While Democrats in general don’t care about the issue, the same in polling doesn’t prove true of vital independent voters worried about good governance. There have simply been way too many of these issues for Clinton to evade the general sense that she is part of the problem of a system more and more Americans find corrupt.

How do you stop a problem like the Donald?

But Mrs. Clinton is blessed in one great sense. If it were not for his underwater poll numbers (fully 67% of those polled detest him), she would be the most unpopular major presidential candidate in modern history. But with Trump’s numbers in Charles Manson territory, Secretary Clinton looks like the luckiest candidate in history.

Beyond the odiousness of some of the things Trump has said, needlessly alienating major swathes of the country for no good reason is just dumb politics, as there simply are not enough angry white men left to make up the difference.

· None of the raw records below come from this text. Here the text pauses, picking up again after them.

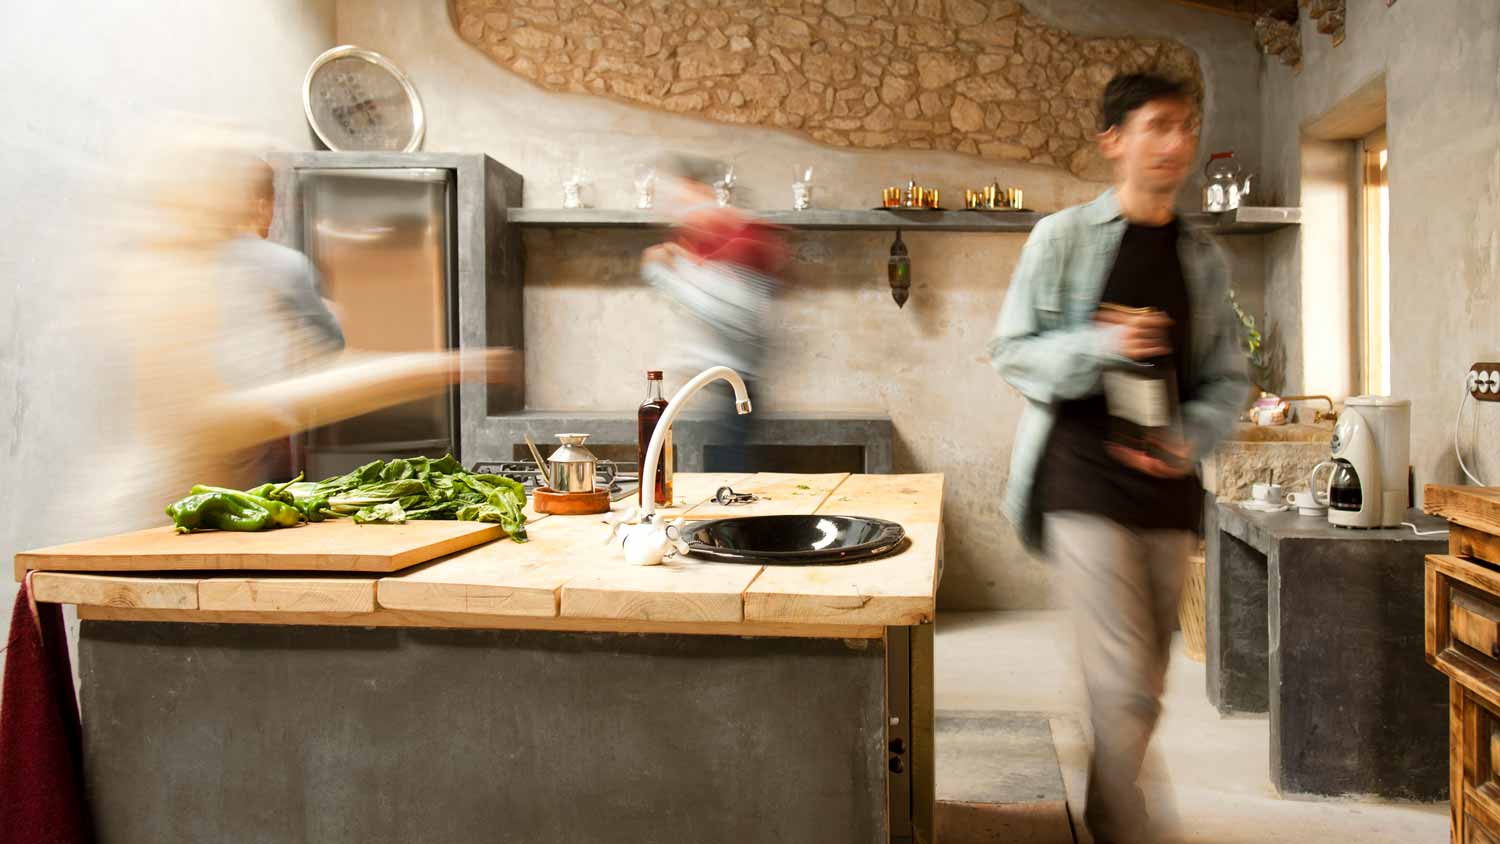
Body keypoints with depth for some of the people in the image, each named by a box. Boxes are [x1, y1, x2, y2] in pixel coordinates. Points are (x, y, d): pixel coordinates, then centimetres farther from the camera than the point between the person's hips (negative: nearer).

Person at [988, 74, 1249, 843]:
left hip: (1168, 487, 5)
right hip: (1086, 481, -5)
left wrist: (1192, 436, -6)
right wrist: (1100, 346, -18)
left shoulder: (1203, 258, 12)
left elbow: (1228, 377, 13)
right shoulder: (1064, 237, 0)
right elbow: (1011, 350, -2)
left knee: (1142, 685, 13)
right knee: (1123, 680, -12)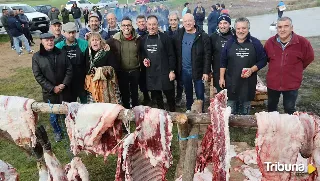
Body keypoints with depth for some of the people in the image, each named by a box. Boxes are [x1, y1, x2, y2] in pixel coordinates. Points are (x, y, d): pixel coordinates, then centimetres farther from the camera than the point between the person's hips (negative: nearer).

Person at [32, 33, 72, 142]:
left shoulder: (61, 53, 0)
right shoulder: (37, 57, -5)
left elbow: (69, 69, -1)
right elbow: (38, 76, -8)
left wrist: (64, 84, -12)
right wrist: (52, 88, -14)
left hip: (64, 90, 1)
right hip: (49, 92, -1)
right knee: (53, 115, 8)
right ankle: (57, 132, 34)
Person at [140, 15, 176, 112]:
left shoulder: (164, 37, -5)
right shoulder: (143, 39, 8)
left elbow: (171, 55, -7)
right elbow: (142, 53, 21)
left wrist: (172, 70, -11)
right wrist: (144, 59, 0)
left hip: (164, 72, -4)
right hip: (150, 73, 4)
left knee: (169, 95, 4)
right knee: (156, 96, 13)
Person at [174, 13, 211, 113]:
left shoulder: (203, 36, -12)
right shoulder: (179, 34, 2)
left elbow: (207, 55, -12)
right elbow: (176, 52, 6)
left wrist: (206, 72, -15)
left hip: (197, 71, -4)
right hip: (184, 70, 4)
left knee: (200, 93, 8)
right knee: (188, 92, 20)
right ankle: (189, 109, 38)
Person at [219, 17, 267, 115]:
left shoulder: (255, 43, 0)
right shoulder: (230, 42, 3)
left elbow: (263, 60, 1)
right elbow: (223, 62, 6)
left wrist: (252, 70, -15)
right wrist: (221, 78, 2)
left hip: (248, 83, 0)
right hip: (231, 82, 1)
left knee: (245, 112, 11)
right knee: (230, 111, 8)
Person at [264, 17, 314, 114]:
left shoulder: (302, 42, -13)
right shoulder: (270, 42, -5)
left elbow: (309, 58, 3)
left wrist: (297, 69, 7)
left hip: (291, 84, -3)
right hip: (272, 83, 3)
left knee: (290, 109, 12)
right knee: (271, 107, 20)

In particular, African-Americans, women and Hispanics despise him; it is hard to see anyone carrying the country if they overwhelmingly lose all three constituencies.

Hispanics are perhaps the best exemplar of this. As politically shrewd Republicans from Ronald Reagan to the two George Bushes and John McCain understood, Hispanics are the great future prize for the Republican Party. The fastest growing segment of the population, Hispanics tend to be pro-family, deeply religious, and pro-business, all of which favors the GOP winning them over time. However if the Trumpistas begin every sentence by talking about deporting Hispanics who have lived here for decades, all the rest goes out the window, as the Republicans become associated by Hispanics as simply the party of white privilege. A fantastic electoral opportunity is being lost here by giving way to bigotry.

There is no doubt Donald Trump has skillfully found himself as the voice of disenfranchised, ignored (and they have been) high-school educated, lower middle class white males, who rightfully see themselves as being on the firing line in terms of paying the price for globalization. Trump will turn out these heretofore discouraged voters in droves, which will partially make up for his other electoral deficits. He has a narrow window of political opportunity, were he to carry the whole the Rust Belt: Pennsylvania, Ohio, Michigan, Indiana and Illinois. It is possible, but hardly likely, that he can do this. Secretary Clinton must now be seen as the favorite, if not a prohibitive one.

But the more worrying longer-term question is simply this: is this really the best America can do? These two deeply flawed candidates – however starkly different – are the cream of the crop for the most important job in the world? American political dysfunction, and the global political risk that increasingly flows from it, is going to be with us for a long time, whatever the outcome of this depressing election.